ÉNONCÉ:
Pourriez-vous réécrire le passage de la décision qui va de « D É C I S I » jusqu'à « ils étaient absents. », en remplaçant « audience » par « séance » ?

BLOC DE TEXTE:
* * *

TRIBUNAL ADMINISTRATIF DU LOGEMENT

Bureau dE Laval

 

No dossier :

777574 36 20240325 T

No demande :

4574922

 

 

Date :

26 mars 2025

Devant la juge administrative :

Annie Guillemette

 

Darren Christopher Dartt

 

James Dartt

 

Locataires - Partie demanderesse

c.

Jennyfer Girard

 

Locatrice - Partie défenderesse

 

D É C I S I O N

 

 

  1.          Par une demande déposée le 6 janvier 2025, les locataires requièrent la rétractation de la décision du 18 septembre 2024 de la soussignée.
  2.          Cette décision résilie le bail des locataires suite à une audience tenue 29 août 2024 à laquelle ils étaient absents.
  3.          Les locataires expliquent qu’ils travaillaient lors de l’audience du 29 août 2024 et qu’ils ont oublié qu’ils devaient se présenter au Tribunal. Ils ont eu connaissance de la décision en septembre 2024. Ils admettent qu’il y avait du loyer impayé à la fois lors de l’audience du 29 août 2024 et lorsqu’ils ont reçu la décision en septembre 2024.
  4.          Lors de l’audience de la demande en rétractation, tous les loyers avaient été acquittés.

Analyse et décision

  1.          La présente demande se fonde l'article 89 de la Loi sur le Tribunal administratif du logement, lequel énonce ce qui suit[1]:

« 89. Si une décision a été rendue contre une partie qui a été empêchée de se présenter ou de fournir une preuve, par surprise, fraude ou autre cause jugée suffisante, cette partie peut en demander la rétractation.

Une partie peut également demander la rétractation d’une décision lorsque le Tribunal a omis de statuer sur une partie de la demande ou s’est prononcé au-delà de la demande.

La demande de rétractation doit être faite par écrit dans les dix jours de la connaissance de la décision ou, selon le cas, du moment où cesse l’empêchement.

La demande de rétractation suspend l’exécution de la décision et interrompt le délai d’appel ou de révision jusqu’à ce que les parties aient été avisées de la décision.

Une partie qui fait défaut d’aviser de son changement d’adresse conformément à l’article 60.1 ne peut demander la rétractation d’une décision rendue contre elle en invoquant le fait qu’elle n’a pas reçu l’avis de convocation si cet avis a été transmis à son ancienne adresse. »

* * *

LIGNES DE DONNÉES:

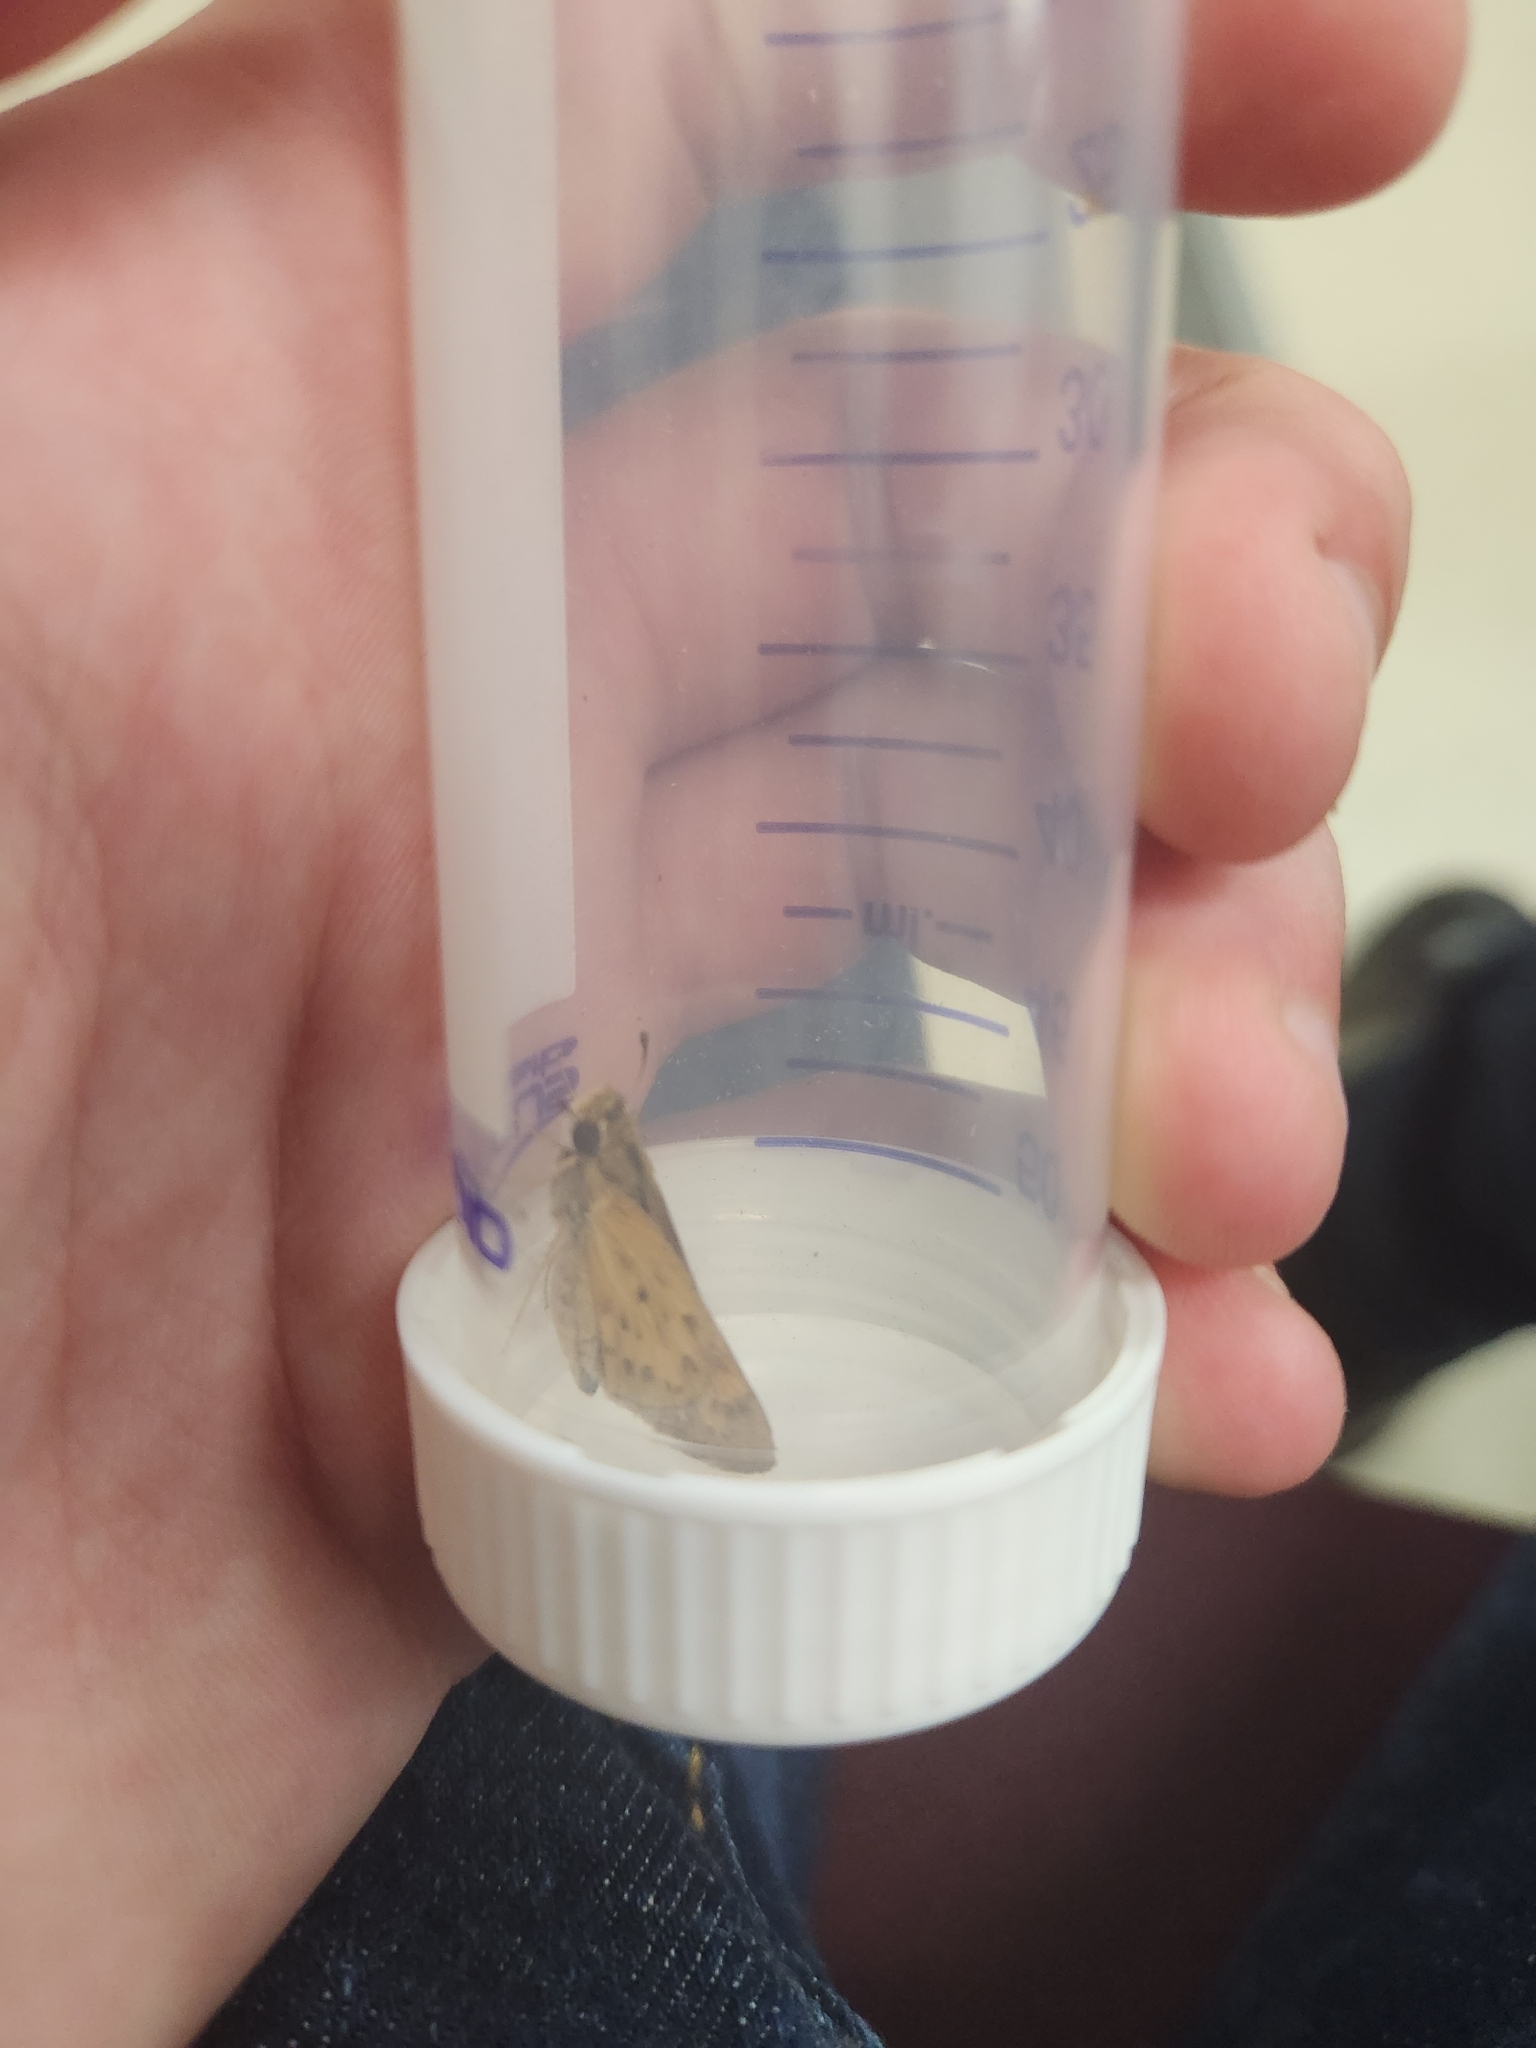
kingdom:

* * *

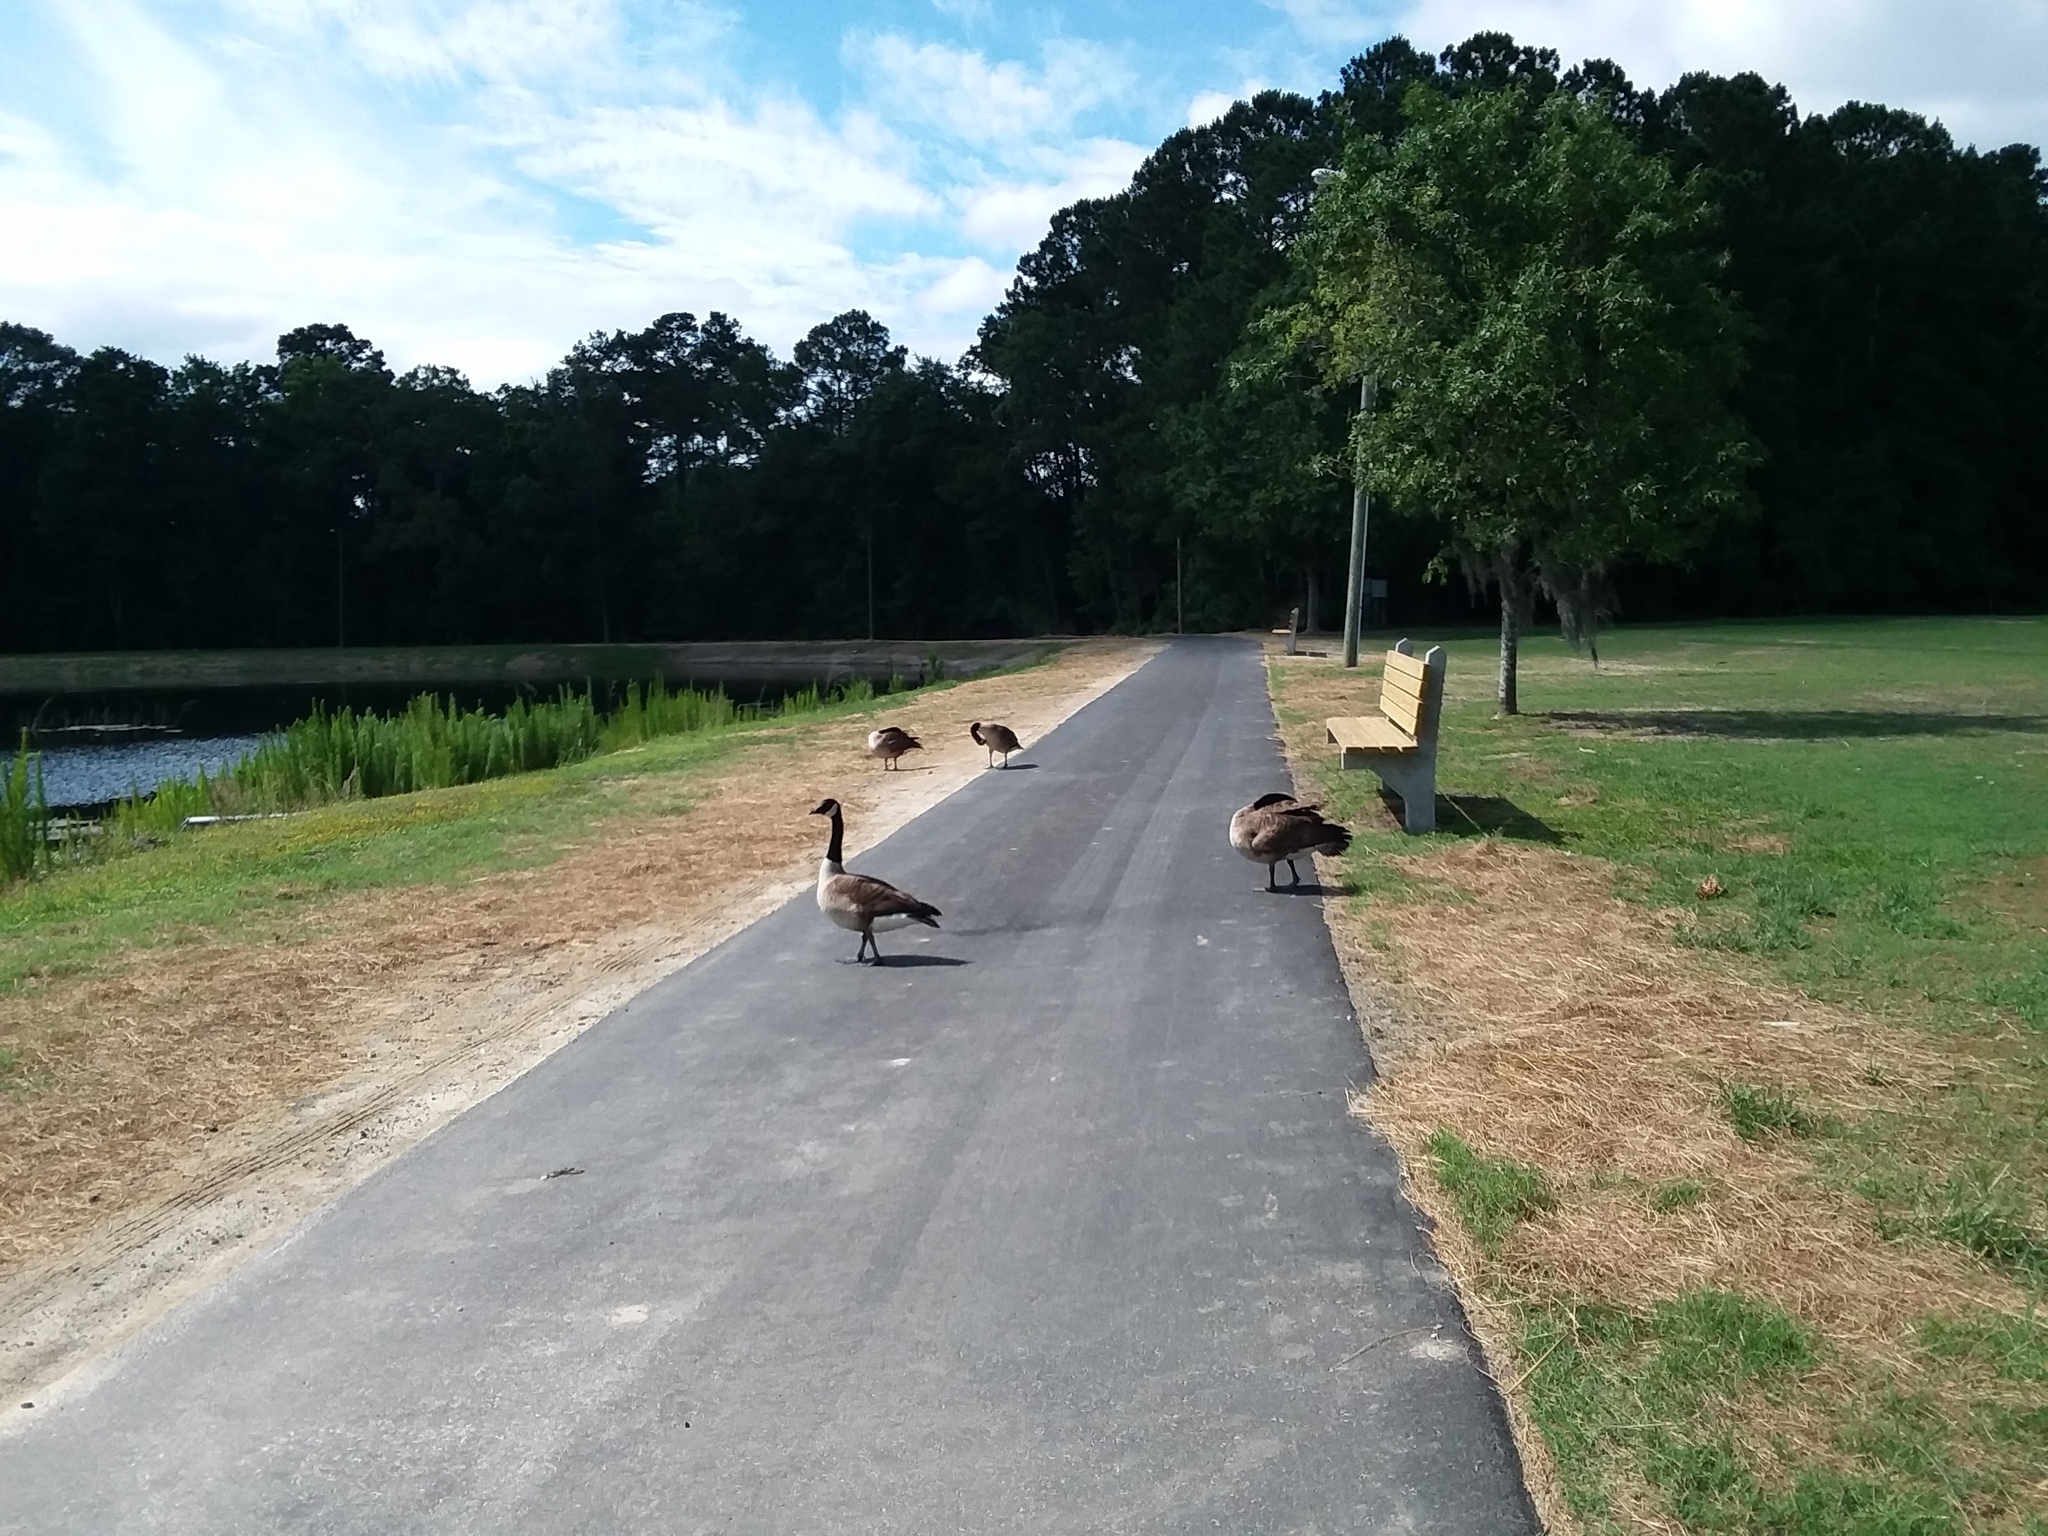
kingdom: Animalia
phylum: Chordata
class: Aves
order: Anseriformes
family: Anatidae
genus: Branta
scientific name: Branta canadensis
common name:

* * *

BONNE RÉPONSE:
D É C I S I O N

 

 

  1.          Par une demande déposée le 6 janvier 2025, les locataires requièrent la rétractation de la décision du 18 septembre 2024 de la soussignée.
  2.          Cette décision résilie le bail des locataires suite à une séance tenue 29 août 2024 à laquelle ils étaient absents.